Hi,
We are currently indexing around 1B docs/day which is becoming very inefficient when searching.
A suggested solution was to index every document in to its 1m, 1h, 1d intervals (Aggregated) so when searching, we can direct searches to only the highest interval and search less documents.
Basically it means that for every doc like this:
{
"timestamp": "2017-09-25T12:02:25.000Z",
"dimension": "value",
"metric": 10
}
We will index 3 documents like this:
// per minute
{
"timestamp": "2017-09-25T12:02:00.000Z",
"dimension": "value",
"metric": 10
}
// per hour
{
"timestamp": "2017-09-25T12:00:00.000Z",
"dimension": "value",
"metric": 10
}
// per day
{
"timestamp": "2017-09-25T00:00:00.000Z",
"dimension": "value",
"metric": 10
}
And for the next document, we want to only update the "metric"

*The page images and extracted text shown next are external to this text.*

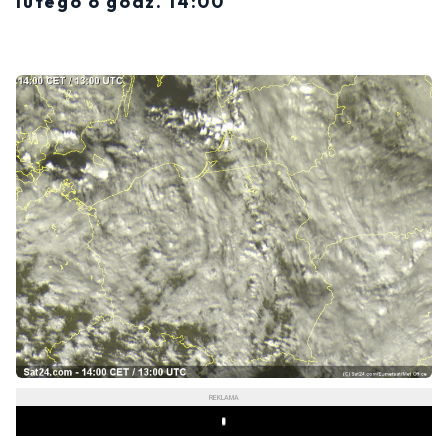
lutego o godz. 14:00
REKLAMA
Play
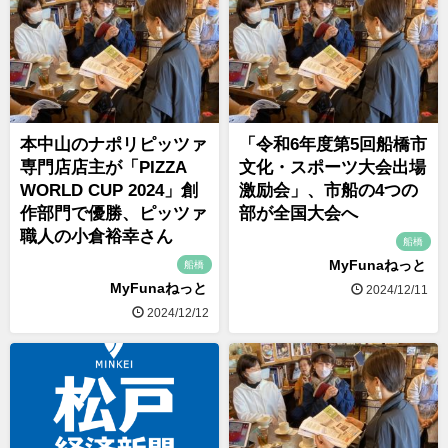
本中山のナポリピッツァ
「令和6年度第5回船橋市
専門店店主が「PIZZA
文化・スポーツ大会出場
WORLD CUP 2024」創
激励会」、市船の4つの
作部門で優勝、ピッツァ
部が全国大会へ
職人の小倉裕幸さん
船橋
MyFunaねっと
船橋
MyFunaねっと
2024/12/11
2024/12/12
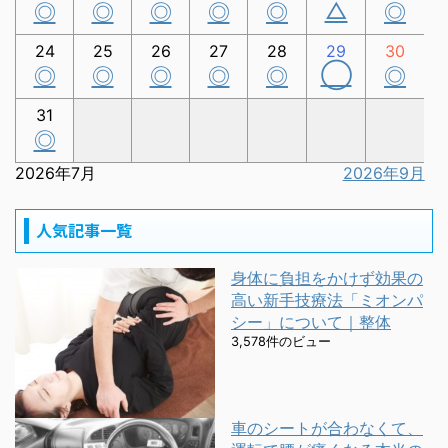
△
◎
◎
◎
◎
◎
◎
24
25
26
27
28
29
30
◯
◎
◎
◎
◎
◎
◎
31
◎
2026年7月
2026年9月
人気記事一覧
身体に負担をかけず効果の
高い新手技療法「ミオンパ
シー」について｜整体
3,578件のビュー
車のシートが合わなくて、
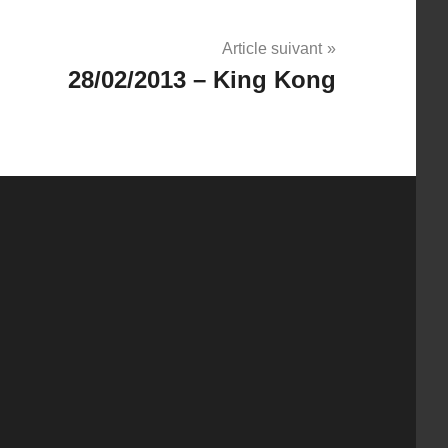
Article suivant
28/02/2013 – King Kong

field and leave all the dimensions the same.
The way we are approaching this is by setting the id
of each aggregated doc as the JSON representation of all the dimensions of the document concatenated by timestamp.
We understand that there could be some conflicts when multiple processes are trying to update the same document, so we will set retry_on_conflict
high enough in Logstash to help mitigate this.
Is this a good approach? Are there any downsides that we should think about now?